Between 1990 and 2003, these projects “produced cumulative emissions that were equivalent to nearly eight percent of the world’s annual carbon dioxide emissions, or nearly one third of annual U.S. emissions in 2003.” So much for the environmental consciousness of two Bushes and Clinton!

Finally, in August 2005, a federal judge allowed “cities suffering economic and other damages from climate change” to sue the government. Shockingly, the court heard expert testimony that climate change is both real and caused by human activities, and therefore “pollutants can be regulated under the Clean Air Act.”

“We can no longer consume the world’s resources without regard to effect,” Obama declared on January 20. The February 2009 settlement of the global warming lawsuit should compel federal agencies to stop backing fossil fuel projects. It should compel the President to put such guidelines into the stimulus plan.

Obama alone, however, cannot challenge the inapplicable axioms that Congress and the media still assume work as guidelines to policy. Few of these brilliant observers and actors seem to reflect on their immediate surroundings.

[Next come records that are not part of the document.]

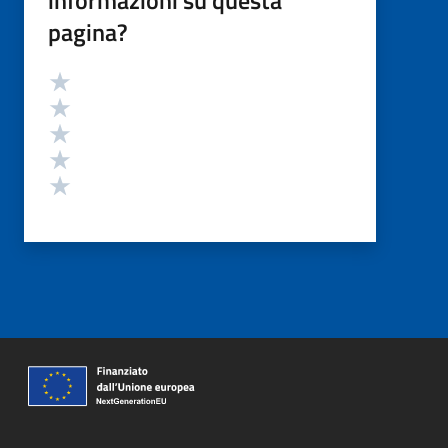
pagina?
Valutazione
Valuta 5 stelle su 5
Valuta 4 stelle su 5
Valuta 3 stelle su 5
Valuta 2 stelle su 5
Valuta 1 stelle su 5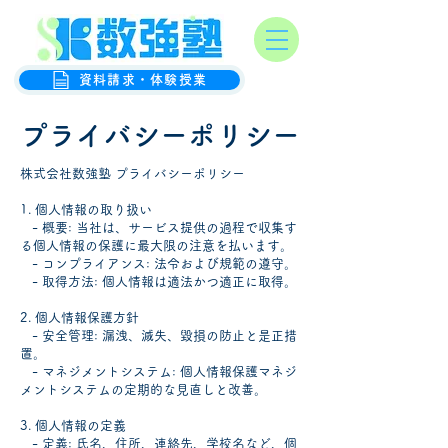
オンライン数学克服塾
数強塾
資料請求・体験授業
プライバシーポリシー
株式会社数強塾 プライバシーポリシー
1. 個人情報の取り扱い
- 概要: 当社は、サービス提供の過程で収集す
る個人情報の保護に最大限の注意を払います。
- コンプライアンス: 法令および規範の遵守。
- 取得方法: 個人情報は適法かつ適正に取得。
2. 個人情報保護方針
- 安全管理: 漏洩、滅失、毀損の防止と是正措
置。
- マネジメントシステム: 個人情報保護マネジ
メントシステムの定期的な見直しと改善。
3. 個人情報の定義
- 定義: 氏名、住所、連絡先、学校名など、個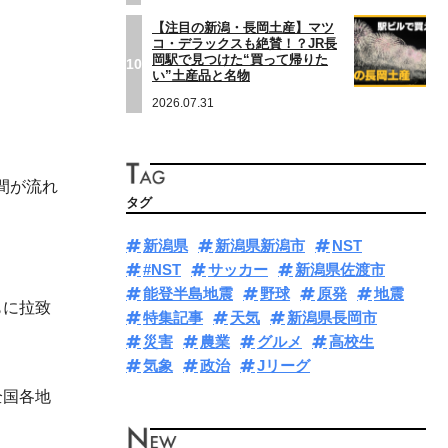
【注目の新潟・長岡土産】マツ
コ・デラックスも絶賛！？JR長
岡駅で見つけた“買って帰りた
10
い”土産品と名物
2026.07.31
間が流れ
タグ
新潟県
新潟県新潟市
NST
#NST
サッカー
新潟県佐渡市
能登半島地震
野球
原発
地震
もに拉致
特集記事
天気
新潟県長岡市
災害
農業
グルメ
高校生
気象
政治
Jリーグ
全国各地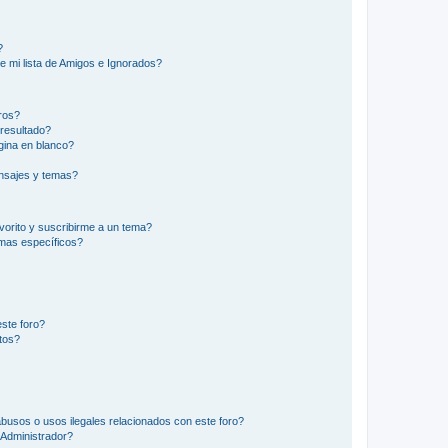
?
e mi lista de Amigos e Ignorados?
ros?
resultado?
ina en blanco?
nsajes y temas?
vorito y suscribirme a un tema?
emas específicos?
ste foro?
tos?
busos o usos ilegales relacionados con este foro?
Administrador?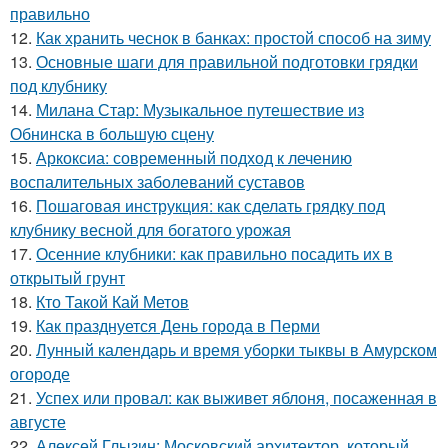
правильно
12.
Как хранить чеснок в банках: простой способ на зиму
13.
Основные шаги для правильной подготовки грядки
под клубнику
14.
Милана Стар: Музыкальное путешествие из
Обнинска в большую сцену
15.
Аркоксиа: современный подход к лечению
воспалительных заболеваний суставов
16.
Пошаговая инструкция: как сделать грядку под
клубнику весной для богатого урожая
17.
Осенние клубники: как правильно посадить их в
открытый грунт
18.
Кто Такой Кай Метов
19.
Как празднуется День города в Перми
20.
Лунный календарь и время уборки тыквы в Амурском
огороде
21.
Успех или провал: как выживет яблоня, посаженная в
августе
22.
Алексей Глызин: Московский архитектор, который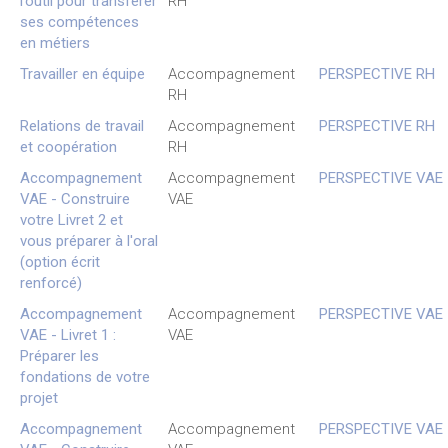
l’outil pour transférer
RH
ses compétences
en métiers
Travailler en équipe
Accompagnement
PERSPECTIVE RH
RH
Relations de travail
Accompagnement
PERSPECTIVE RH
et coopération
RH
Accompagnement
Accompagnement
PERSPECTIVE VAE
VAE - Construire
VAE
votre Livret 2 et
vous préparer à l'oral
(option écrit
renforcé)
Accompagnement
Accompagnement
PERSPECTIVE VAE
VAE - Livret 1 :
VAE
Préparer les
fondations de votre
projet
Accompagnement
Accompagnement
PERSPECTIVE VAE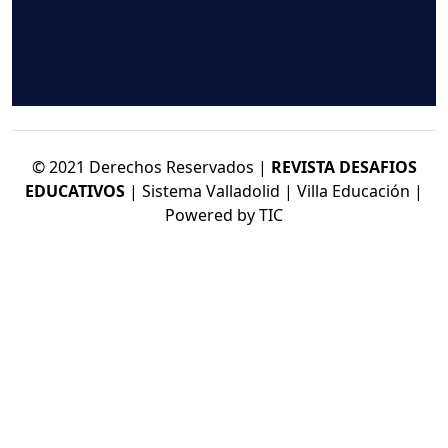
© 2021 Derechos Reservados |
REVISTA DESAFIOS
EDUCATIVOS
| Sistema Valladolid | Villa Educación |
Powered by TIC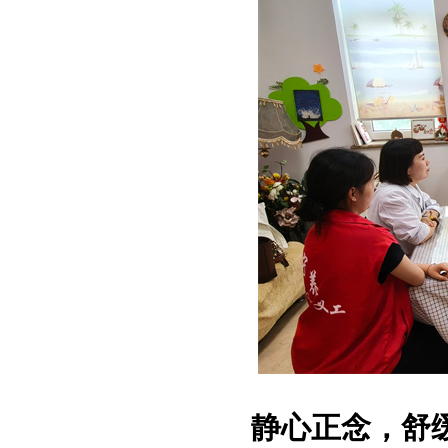
静心正念，舒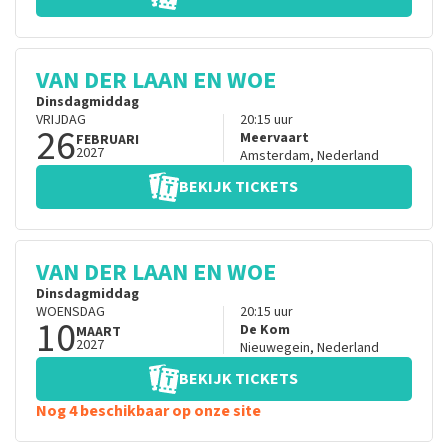
VAN DER LAAN EN WOE
Dinsdagmiddag
VRIJDAG
20:15
uur
26
Meervaart
FEBRUARI
2027
Amsterdam
,
Nederland
BEKIJK TICKETS
VAN DER LAAN EN WOE
Dinsdagmiddag
WOENSDAG
20:15
uur
10
De Kom
MAART
2027
Nieuwegein
,
Nederland
BEKIJK TICKETS
Nog 4 beschikbaar op onze site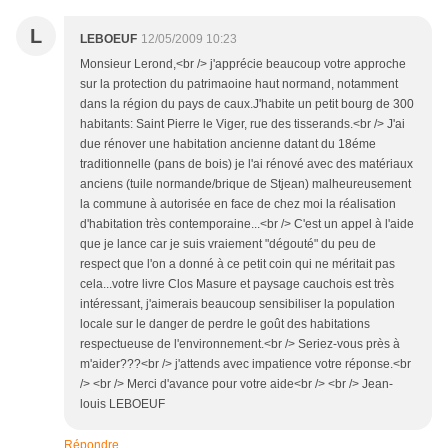
L
LEBOEUF
12/05/2009 10:23
Monsieur Lerond,<br /> j'apprécie beaucoup votre approche
sur la protection du patrimaoine haut normand, notamment
dans la région du pays de caux.J'habite un petit bourg de 300
habitants: Saint Pierre le Viger, rue des tisserands.<br /> J'ai
due rénover une habitation ancienne datant du 18éme
traditionnelle (pans de bois) je l'ai rénové avec des matériaux
anciens (tuile normande/brique de Stjean) malheureusement
la commune à autorisée en face de chez moi la réalisation
d'habitation très contemporaine...<br /> C'est un appel à l'aide
que je lance car je suis vraiement "dégouté" du peu de
respect que l'on a donné à ce petit coin qui ne méritait pas
cela...votre livre Clos Masure et paysage cauchois est très
intéressant, j'aimerais beaucoup sensibiliser la population
locale sur le danger de perdre le goût des habitations
respectueuse de l'environnement.<br /> Seriez-vous près à
m'aider???<br /> j'attends avec impatience votre réponse.<br
/> <br /> Merci d'avance pour votre aide<br /> <br /> Jean-
louis LEBOEUF
Répondre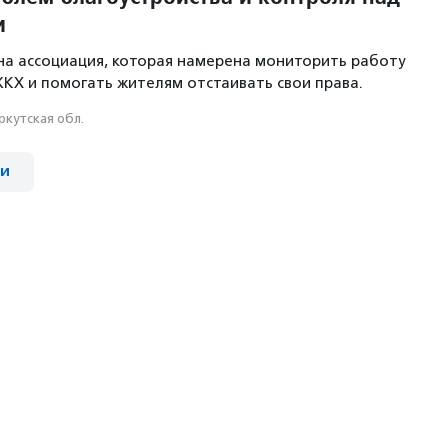
и
ана ассоциация, которая намерена мониторить работу
ЖКХ и помогать жителям отстаивать свои права.
ркутская обл.
ии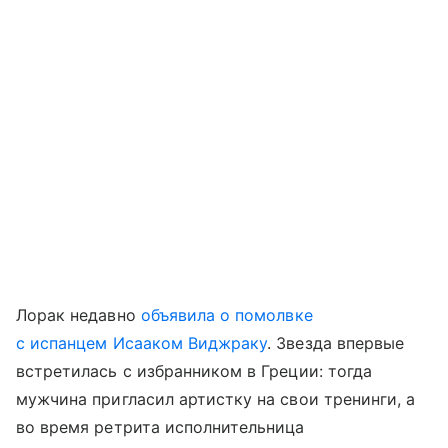
Лорак недавно
объявила о помолвке
с испанцем Исааком Виджраку
. Звезда впервые
встретилась с избранником в Греции: тогда
мужчина пригласил артистку на свои тренинги, а
во время ретрита исполнительница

Look at Washington D.C., New York, Los Angeles, or downtown Mumbai. In almost every major city of the world, monstrously tall office buildings dominate the area. Those who work in the millions of offices inside the edifices produce nothing useful for the world — certainly not food or clothing. Yet the corporate lawyers, brokers, advertisers, accountants, etc. require their space to be heated and or cooled 24/7, 365 days a year. Even if sun and wind energy eventually replaced harmful fossil fuels, one would think that a few visionaries would ask questions about why immense investments should continue to pour into such non-productive entities.

Does President Obama need a “Department of Future Planning and Office of Dealing With the Crisis of Climate Change” to assemble a team of thinkers to put questions to the public and challenge lawmakers to deal with the overarching crisis that threatens the future of life?

Indicators point instead to him amassing a national security management team to run the empire. Escalating the U.S. military presence in Afghanistan, for example, might well turn the man who admired President Lincoln into a caricature of Emperor Napoleon — but without scoring the initial battlefield victories. If, however, he returns to the humility that characterized many of his campaign speeches and his Inaugural Address, Obama could not only help save this economically depressed nation; he could inspire the world. When he addresses Congress in his State of the Union speech, perhaps Obama will appeal for public support and intellectual guidance to face the most serious crisis in the history of the world: the changing environment.

Saul Landau is a fellow at the Institute for Policy Studies.